The country is moving toward fascism. We see the current administration dismantling beneficial social and environmental programs while expanding repressive police and military functions of government. Resistance is our only hope, for what we tolerate is what we get. Besides, standing up to institutional Powers that would destroy life is the right thing to do. “In times of tyranny, the only way to maintain our humanity is to resist.”
One form of resistance is to expose the ideologies that provide a foundation for tyranny. Today I critique the theology of the Religious Right, which wields tremendous power in the Republican Party and was able to influence so many white Evangelicals to vote for Donald Trump. My primary purpose today is to refute the “theological sadism” that tolerates and furthers suffering while explaining it away in religious terms. As theologian Dorothy Solle said, “That explanation of suffering that looks away from the victim and identifies itself with a righteousness that is supposed to stand behind the suffering has already taken a step in the direction of theological sadism, which wants to understand God as the torturer.”
Religious justifications that support cruelty, abuse, exclusion, and hierarchical domination are based on a faulty understanding of who God is and why Jesus died. Did God send Jesus to die on the cross?

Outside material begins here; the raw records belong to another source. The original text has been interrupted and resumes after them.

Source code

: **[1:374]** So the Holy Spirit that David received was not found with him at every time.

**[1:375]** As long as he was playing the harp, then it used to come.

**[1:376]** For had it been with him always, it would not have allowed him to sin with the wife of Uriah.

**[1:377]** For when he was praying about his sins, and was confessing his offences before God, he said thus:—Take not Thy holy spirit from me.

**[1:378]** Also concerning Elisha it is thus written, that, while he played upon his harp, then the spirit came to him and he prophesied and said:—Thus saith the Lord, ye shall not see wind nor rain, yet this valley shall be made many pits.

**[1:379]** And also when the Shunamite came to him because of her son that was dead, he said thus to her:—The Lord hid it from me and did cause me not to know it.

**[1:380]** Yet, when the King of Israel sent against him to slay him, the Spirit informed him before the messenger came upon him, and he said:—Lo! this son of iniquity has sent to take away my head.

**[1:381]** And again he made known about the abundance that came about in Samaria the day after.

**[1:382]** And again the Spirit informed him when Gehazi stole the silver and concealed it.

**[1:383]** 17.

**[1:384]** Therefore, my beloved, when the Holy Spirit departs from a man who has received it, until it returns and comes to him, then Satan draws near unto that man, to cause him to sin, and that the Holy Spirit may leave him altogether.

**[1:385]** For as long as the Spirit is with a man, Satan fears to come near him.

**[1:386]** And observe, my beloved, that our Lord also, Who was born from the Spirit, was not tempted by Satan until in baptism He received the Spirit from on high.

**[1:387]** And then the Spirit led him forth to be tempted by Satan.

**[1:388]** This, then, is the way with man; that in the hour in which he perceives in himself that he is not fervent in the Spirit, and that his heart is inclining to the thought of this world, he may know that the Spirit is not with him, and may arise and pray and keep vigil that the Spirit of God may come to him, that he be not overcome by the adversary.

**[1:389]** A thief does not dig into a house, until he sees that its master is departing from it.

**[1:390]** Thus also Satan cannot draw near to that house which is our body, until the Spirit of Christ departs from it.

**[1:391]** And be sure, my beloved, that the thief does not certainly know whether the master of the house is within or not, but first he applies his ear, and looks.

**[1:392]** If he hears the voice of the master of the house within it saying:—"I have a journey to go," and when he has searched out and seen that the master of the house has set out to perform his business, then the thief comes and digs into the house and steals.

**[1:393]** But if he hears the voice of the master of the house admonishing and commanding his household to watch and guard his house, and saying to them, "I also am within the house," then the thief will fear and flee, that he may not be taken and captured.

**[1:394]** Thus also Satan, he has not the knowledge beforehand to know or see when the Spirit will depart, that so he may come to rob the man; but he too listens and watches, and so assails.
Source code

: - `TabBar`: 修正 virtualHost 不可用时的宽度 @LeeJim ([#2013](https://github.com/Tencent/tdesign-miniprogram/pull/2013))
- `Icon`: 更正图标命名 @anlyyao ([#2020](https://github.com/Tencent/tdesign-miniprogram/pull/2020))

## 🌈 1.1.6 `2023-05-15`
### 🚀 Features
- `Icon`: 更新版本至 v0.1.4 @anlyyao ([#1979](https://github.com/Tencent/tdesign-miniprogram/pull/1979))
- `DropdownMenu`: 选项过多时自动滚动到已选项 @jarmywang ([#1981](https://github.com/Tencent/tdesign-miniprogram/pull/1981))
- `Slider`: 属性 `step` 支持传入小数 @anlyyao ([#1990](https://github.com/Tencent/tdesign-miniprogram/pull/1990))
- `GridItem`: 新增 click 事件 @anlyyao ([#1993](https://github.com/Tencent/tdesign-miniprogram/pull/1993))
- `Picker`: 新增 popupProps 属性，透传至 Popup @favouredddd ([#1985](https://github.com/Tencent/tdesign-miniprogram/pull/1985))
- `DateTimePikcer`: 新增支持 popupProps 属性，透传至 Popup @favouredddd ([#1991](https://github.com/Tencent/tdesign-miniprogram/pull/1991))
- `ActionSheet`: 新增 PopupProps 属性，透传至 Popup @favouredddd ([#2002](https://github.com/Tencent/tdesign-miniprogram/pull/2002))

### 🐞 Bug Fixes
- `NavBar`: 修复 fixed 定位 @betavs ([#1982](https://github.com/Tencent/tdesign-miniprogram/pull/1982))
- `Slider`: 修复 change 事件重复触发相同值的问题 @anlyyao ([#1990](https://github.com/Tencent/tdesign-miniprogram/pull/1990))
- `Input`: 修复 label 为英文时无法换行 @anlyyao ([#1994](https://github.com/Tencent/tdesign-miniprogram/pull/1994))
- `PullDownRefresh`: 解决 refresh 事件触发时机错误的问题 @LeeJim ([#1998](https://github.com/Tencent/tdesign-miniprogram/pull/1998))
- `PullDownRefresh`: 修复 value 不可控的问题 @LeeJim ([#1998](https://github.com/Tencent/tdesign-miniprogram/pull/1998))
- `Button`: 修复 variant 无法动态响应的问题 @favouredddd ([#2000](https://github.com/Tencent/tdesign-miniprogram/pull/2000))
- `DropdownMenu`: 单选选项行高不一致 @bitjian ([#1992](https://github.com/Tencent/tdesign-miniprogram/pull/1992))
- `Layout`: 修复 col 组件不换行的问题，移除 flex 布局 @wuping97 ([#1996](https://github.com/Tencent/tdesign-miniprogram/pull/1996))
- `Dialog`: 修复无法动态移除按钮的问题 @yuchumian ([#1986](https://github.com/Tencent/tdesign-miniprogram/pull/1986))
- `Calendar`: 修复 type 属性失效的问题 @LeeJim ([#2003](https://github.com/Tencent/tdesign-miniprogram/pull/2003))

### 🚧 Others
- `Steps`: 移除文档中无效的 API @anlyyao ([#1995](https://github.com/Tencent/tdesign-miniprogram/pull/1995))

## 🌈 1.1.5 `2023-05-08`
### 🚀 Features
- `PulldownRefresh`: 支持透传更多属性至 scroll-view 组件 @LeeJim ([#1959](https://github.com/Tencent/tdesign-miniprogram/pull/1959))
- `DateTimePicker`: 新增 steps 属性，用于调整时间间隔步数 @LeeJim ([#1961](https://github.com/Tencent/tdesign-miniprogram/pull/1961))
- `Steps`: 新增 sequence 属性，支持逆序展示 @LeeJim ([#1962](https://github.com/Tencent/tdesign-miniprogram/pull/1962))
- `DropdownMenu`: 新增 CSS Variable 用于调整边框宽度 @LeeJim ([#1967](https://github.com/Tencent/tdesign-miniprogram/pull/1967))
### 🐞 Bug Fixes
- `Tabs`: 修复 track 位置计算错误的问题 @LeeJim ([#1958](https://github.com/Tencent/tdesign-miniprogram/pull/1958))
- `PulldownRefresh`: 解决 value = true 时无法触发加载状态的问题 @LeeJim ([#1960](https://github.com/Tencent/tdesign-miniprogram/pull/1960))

Was this God’s original plan to save people who believe in this story from going to hell? Is the suffering of Jesus on the cross a pattern that we are to follow by accepting our lot in life? I say NO, as do most feminist and other liberation theologians.
The idea that human beings need to be reconciled through blood sacrifice to a wrathful God is basic to conservative Christianity and is reflected in popular culture. A scene from the movie The Apostle illustrates this view. At the high point of the movie, the main character, a preacher played by Robert Duvall, holds up a baby in front of the congregation and says, “Could I ever drive a nail through the hand of this precious baby? I couldn’t, but God could. That’s what God did for you and me.”
Mel Gibson’s The Passion of Christ, criticized for its gratuitous violence and anti-Semitism, portrays a similar message through its unrelenting scenes of the sadistic torture of a passive and miserable Jesus. The point? That Jesus went through all this suffering (yes, it was God’s plan) in order to save you and me.
But this view substitutes a dogma about Jesus for the reality of Jesus’ life and teachings, and the events that led to his death. It makes the death of Jesus acceptable, and takes away the “scandal of the cross.”
If I stand by, approving the execution of Jesus as a human sacrifice given in my place to a judgmental God, I stand with the High Priest Caiaphas, who argued that it was “expedient for one man to die for the people.” If I applaud the crucifixion of Jesus as a good plan, even God’s plan, I place God on the side of the Roman Empire, which crucified subversives, including Jesus, as a matter of course, just as governments execute subversives today. If I collaborate with those who put Jesus to death by justifying his murder on religious grounds, with theories of why blood needed to be spilt, I put myself on the side of the blood-thirsty mobs who called for Jesus to be crucified and who have engaged in atrocities throughout history. If I ignore the political context and accept the execution of Jesus as a predetermined event that happened just as God intended, the symbol of the cross becomes a sign of God’s approval of the status quo rather than a symbol of hope for transformation of the world.